Lack of clarity over Numaligarh refinery, investments key concerns for BPCL

The Bharat Petroleum Corporation (BPCL) stock scaled fresh heights on Thursday, after the Cabinet Committee on Economic Affairs approved the strategic disinvestment of the Centre’s entire stake in the fuel-retailing and -refining company. 

At first glance, investor euphoria in the counter seemed justified, given that divestment by the government would mean value unlocking and possibility of the company garnering higher valuations. However, that may not be the case, as some experts have pointed out.
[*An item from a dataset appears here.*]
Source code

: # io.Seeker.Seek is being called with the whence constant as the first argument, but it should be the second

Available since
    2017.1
Amid the euphoria, analysts trying to assess the value unlocking potential and, consequently, the upside after the recently concluded oil and gas deals, say that most of the positives seem to have been priced in, after the stock’s steep (74 per cent) run up from its August lows of Rs 313.
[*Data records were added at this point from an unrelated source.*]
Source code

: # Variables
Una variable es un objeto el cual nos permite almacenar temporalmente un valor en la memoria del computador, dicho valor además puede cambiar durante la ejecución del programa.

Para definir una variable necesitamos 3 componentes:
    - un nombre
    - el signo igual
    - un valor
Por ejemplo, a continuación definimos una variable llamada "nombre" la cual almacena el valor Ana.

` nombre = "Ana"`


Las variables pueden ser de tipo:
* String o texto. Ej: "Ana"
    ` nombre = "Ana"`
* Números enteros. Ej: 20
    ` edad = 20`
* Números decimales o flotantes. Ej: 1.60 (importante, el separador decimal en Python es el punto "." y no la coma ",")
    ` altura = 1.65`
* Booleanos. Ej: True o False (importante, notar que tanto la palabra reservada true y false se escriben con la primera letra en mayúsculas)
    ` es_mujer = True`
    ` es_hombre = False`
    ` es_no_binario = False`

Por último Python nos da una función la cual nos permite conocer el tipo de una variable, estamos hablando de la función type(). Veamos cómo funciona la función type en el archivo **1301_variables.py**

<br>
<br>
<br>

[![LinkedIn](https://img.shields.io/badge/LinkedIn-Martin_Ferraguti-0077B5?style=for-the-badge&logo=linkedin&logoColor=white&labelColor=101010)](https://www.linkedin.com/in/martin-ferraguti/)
Those at Motilal Oswal, who have analysed various valuation methodologies for BPCL to arrive at a target price range of Rs 518-593, now remain neutral because of several complexities involved in the strategic investment deal.
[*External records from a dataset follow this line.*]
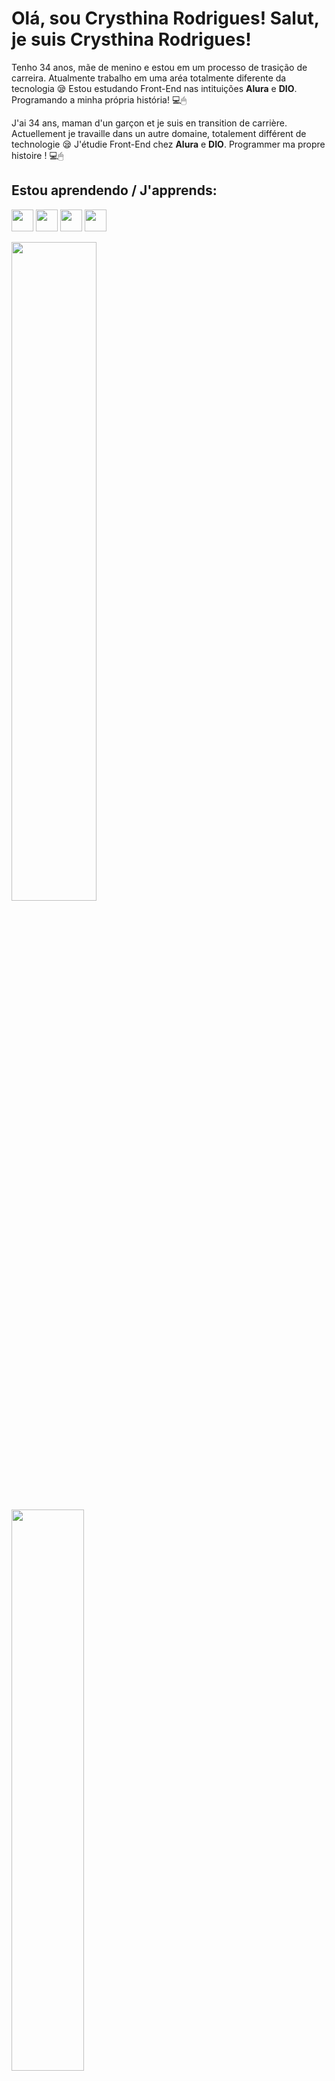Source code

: # Olá, sou Crysthina Rodrigues! Salut, je suis Crysthina Rodrigues!

Tenho 34 anos, mãe de menino e estou em um processo de trasição de carreira.
Atualmente trabalho em uma aréa totalmente diferente da tecnologia 😪
Estou estudando Front-End nas intituições **Alura** e **DIO**.
Programando a minha própria história! 💻🖱

J'ai 34 ans, maman d'un garçon et je suis en transition de carrière.
Actuellement je travaille dans un autre domaine, totalement différent de technologie 😪
J'étudie Front-End chez **Alura** e **DIO**.
Programmer ma propre histoire ! 💻🖱


## Estou aprendendo / J'apprends:

<img src="https://cdn.jsdelivr.net/gh/devicons/devicon/icons/html5/html5-original.svg" width="35" height="35"/> <img src="https://cdn.jsdelivr.net/gh/devicons/devicon/icons/css3/css3-original.svg" width="35" height="35"/> <img src="https://cdn.jsdelivr.net/gh/devicons/devicon/icons/javascript/javascript-original.svg" width="35" height="35"/> <img src="https://cdn.jsdelivr.net/gh/devicons/devicon/icons/git/git-original.svg" width="35" height="35"/>

<div>
<a href="https://github.com/Crysthina">
<img height="52%" src="https://github-readme-stats.vercel.app/api/top-langs/?username=Crysthina&layout=compact&langs_count=7&theme=dracula"/> <img height="48%" src="https://github-readme-stats.vercel.app/api?username=Crysthina&show_icons=true&theme=dracula&include_all_commits=true&count_private=true"/>
</div>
The high valuation is another reason for analysts to be cautious on the stock. BPCL is trading at 8.6x its enterprise value (EV) to operating profit (or Ebitda) multiple, based on its FY21 standalone estimates — which is a significant premium to Hindustan Petroleum’s 6.6x and Indian Oil’s 6.4x valuations. Further, analysts at Kotak Institutional Equities believe BPCL’s valuation is also at a premium to 7.5-8.0x the EV/Ebitda multiples indicated for the proposed stake sale in Reliance Industries’ downstream business to Saudi Aramco, as well as the government’s majority stake sale in Hindustan Petroleum to ONGC in January 2018. 

Analysts say the Street has already ascribed a 10x EV/Ebitda valuation to BPCL’s marketing business, which is also at a premium to the merger and acquisition deals in the global fuel retailing business. For BPCL to garner such valuations, clarity is also needed on issues pertaining to the resilience of deregulation in a rising crude oil price scenario.
It is not clear how the government plans to deal with BPCL’s Numaligarh refinery, or if it is considering selling the company’s investments in Petronet LNG, Indraprastha Gas, and Oil India separately, which are other points of concern for the Street. 

Analysts such as Nilesh Ghughe of HDFC Securities had valued BPCL’s investments in the Numaligarh refinery at Rs 44 a share, and its stakes in Petronet LNG, Indraprastha Gas, and Oil India at Rs 17, Rs 21 and Rs 1, respectively. If all these stakes and the refinery are sold separately, the overall valuation that BPCL’s strategic stake sale can garner may slump by up to Rs 83. The stock corrected by 5.7 per cent on Thursday, which was not surprising.